A Taste / Getting Started¶
(See the examples/ directory for a full code examples)
Say your fashionista friend must know what colors their friends like at certain times. Luckily for you two, your friend’s friends are blogging fanatics and you have downloaded thousands of text documents containing their every thought.
So you want to get (color and time) or [('green', datetime.time(23, 0))]
out of text like:
blah blah blah go to the store to buy green at 11pm! blah blah
If you need scan/search/parse/transform some unstructured input and get some semi-structured data out of it Reparse might be able to help.

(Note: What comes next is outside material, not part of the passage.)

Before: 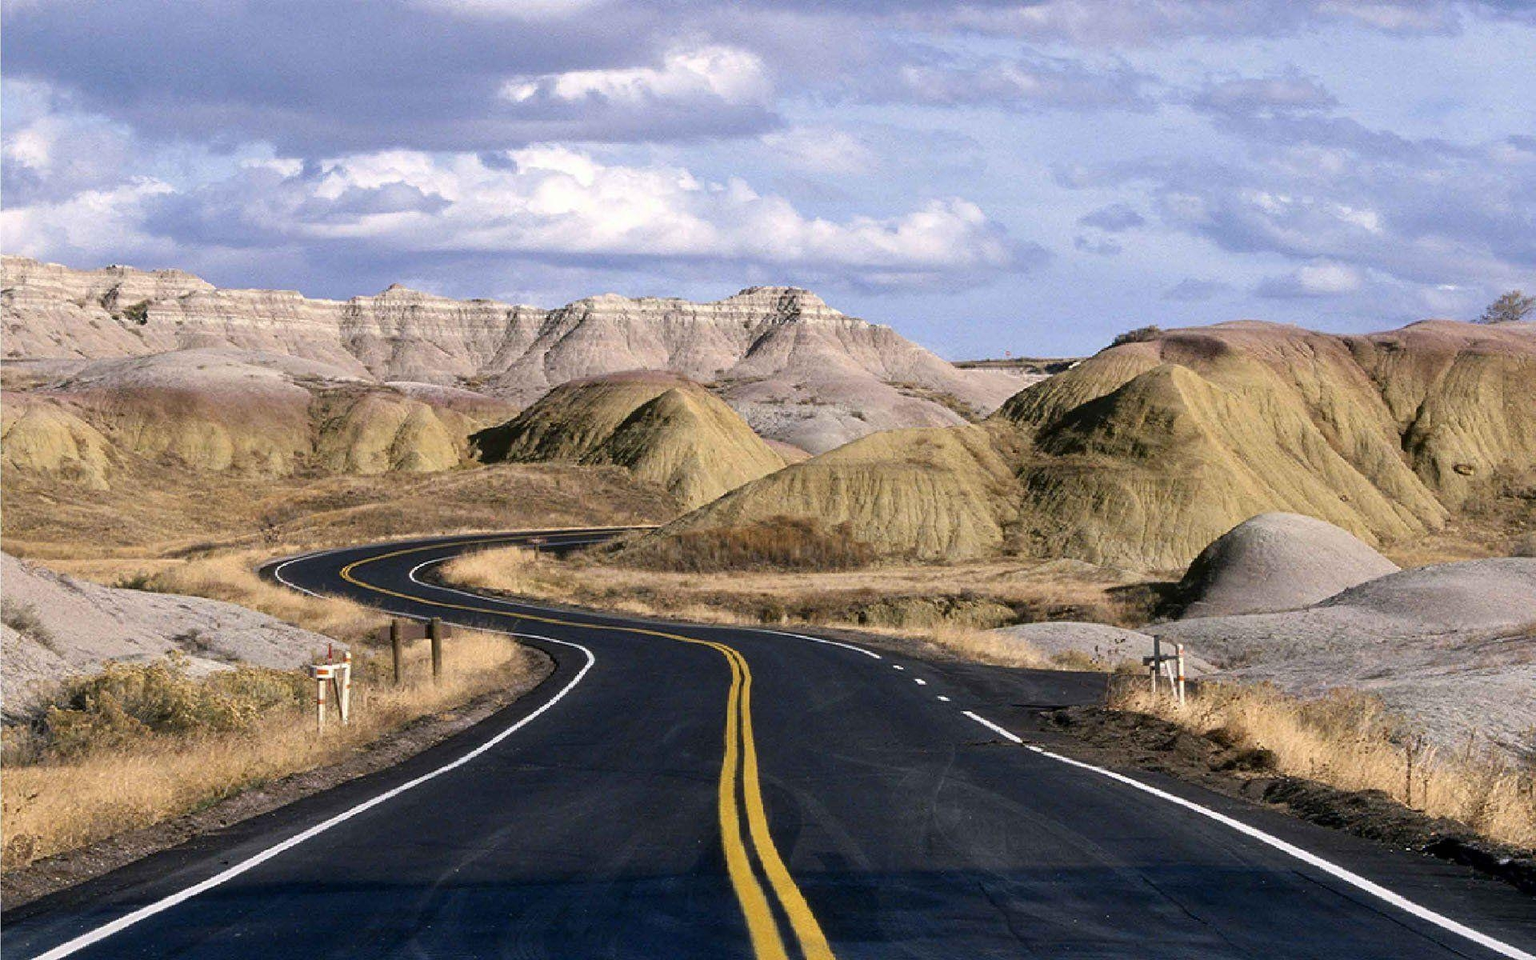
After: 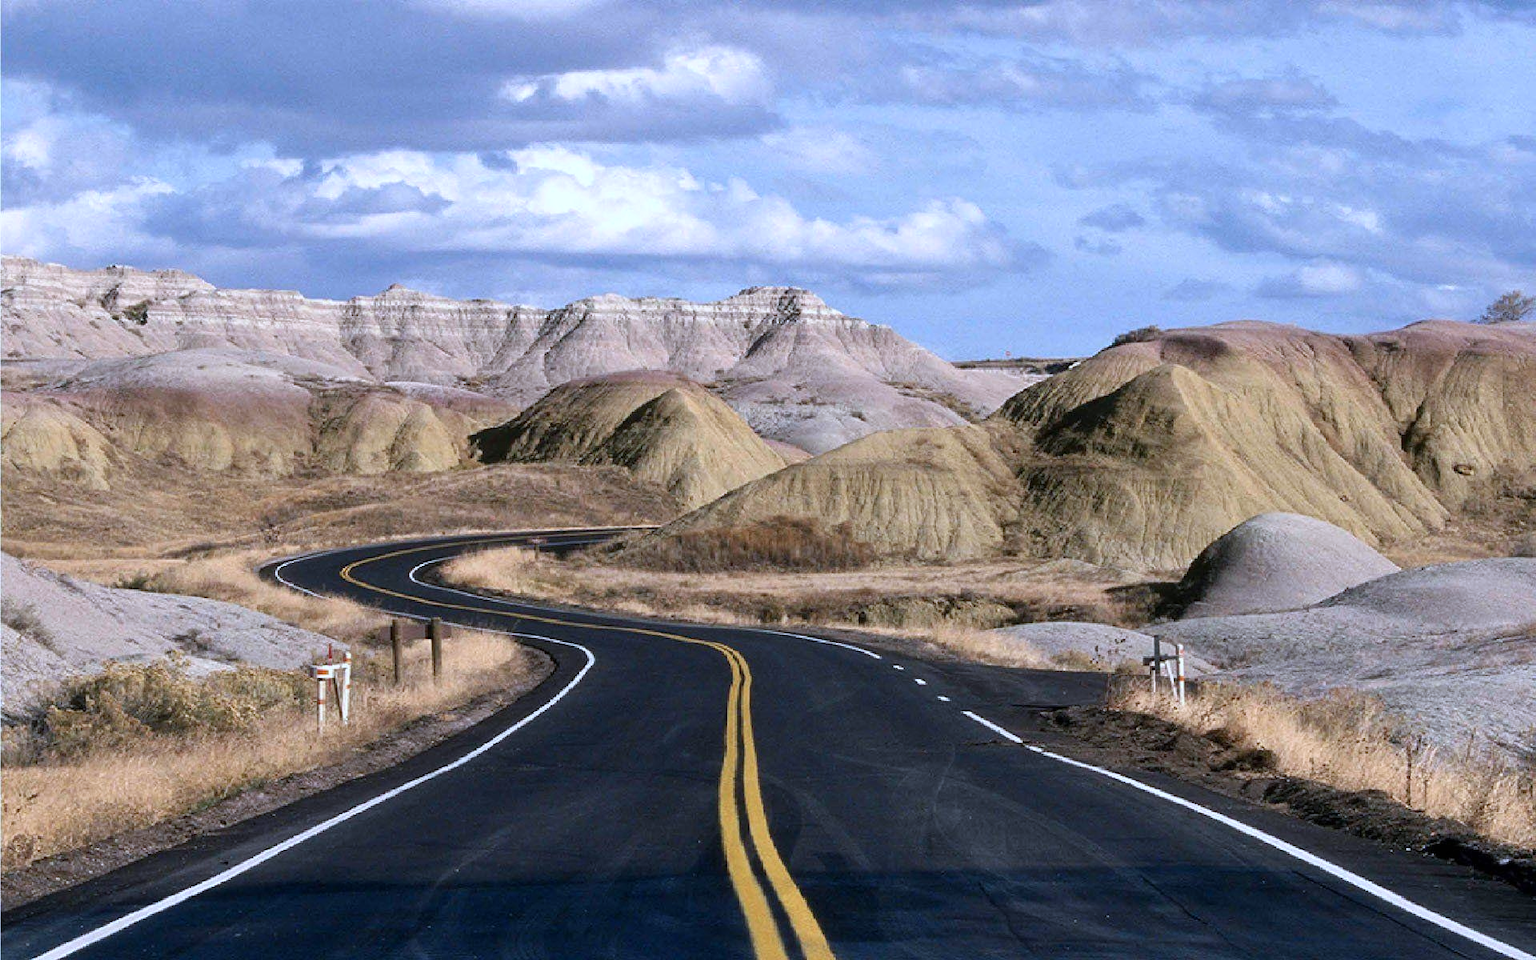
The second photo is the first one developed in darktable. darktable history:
color correction: highlights a* -2.03, highlights b* -18.14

First structure some Regular Expressions (Here, in Yaml)¶
Color:
Basic Color:
Expression: (Red|Orange|Yellow|Green|Blue|Violet|Brown|Black)
Matches: Orange | Green
Non-Matches: White
Groups:
- Color
Time:
Basic Time:
Expression: ([0-9]|[1][0-2]) \s? (am|pm)
Matches: 8am | 3 pm
Non-Matches: 8a | 8:00 am | 13pm
Groups:
- Hour
- AMPM
Then structure some Patterns with those expressions (Yaml)¶
BasicColorTime:
Order: 1
Pattern: |
<Color> \s? at \s? <Time>
# Angle brackets detonate expression groups
# Multiple expressions in one group are combined together
Some callback functions (in Python)¶
from datetime import time
def color_time(Color=None, Time=None):
Color, Hour, Period = Color[0], int(Time[0]), Time[1]
if Period == 'pm':
Hour += 12
Time = time(hour=Hour)
return Color, Time
Build your parser¶
from examples.colortime.functions import functions
import reparse
colortime_parser = reparse.parser(
parser_type=reparse.basic_parser,
expressions_yaml_path=path + "expressions.yaml",
patterns_yaml_path=path + "patterns.yaml",
functions=functions
)
print(colortime_parser("~ ~ ~ go to the store ~ buy green at 11pm! ~ ~"))
Result¶
[('green', datetime.time(23, 0))]
Cool!
Intrigued? Learn more how to make the magic happen in Howto: How to use Reparse.

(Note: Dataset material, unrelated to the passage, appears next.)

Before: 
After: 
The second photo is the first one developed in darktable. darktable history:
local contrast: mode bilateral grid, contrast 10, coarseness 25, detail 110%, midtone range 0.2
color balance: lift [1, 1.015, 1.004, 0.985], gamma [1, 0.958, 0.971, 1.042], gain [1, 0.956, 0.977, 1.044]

Want to read more about what Reparse is and what it can do? More info in About: Why another tool for parsing?
Info¶
Installation¶
pip¶
pip install reparse
manually¶
- If you don’t have them already,
Reparse depends on REGEX, and PyYaml.
Download those and
python setup.py install
in their directories. If you are on windows, you may have to find binary installers for these, since they contain modules that have to be compiled. - Download the Zip off of Github (or clone the repo).
- Extract and do
python setup.py install
in the reparse containing the setup.py file directory. You can also just have the reparse/reparse directory in the source tree of your project if you don’t want to install it. - Test with
python -c "import reparse"
, no output means it is probably installed. If you getImportError: No module named reparse
then you might want to recheck your steps.
Support¶
Need some help? Send me an email at theandychase@gmail.com and I’ll do my best to help you.
Contribution¶
The code is located on Github. Send me suggestions, issues, and pull requests and I’ll gladly review them!
Versions¶
- 3.0 InvalidPattern Exception, Allow monkey patching regex arguments. RE|PARSE -> Reparse.
- 2.1 Change yaml.load to yaml.safe_load for security
- 2.0 Major Refactor, Python 3, Better Parser builders
- 1.1 Fix setup.py
- 1.0 Release
Licence¶
MIT Licensed! See LICENSE file for the full text.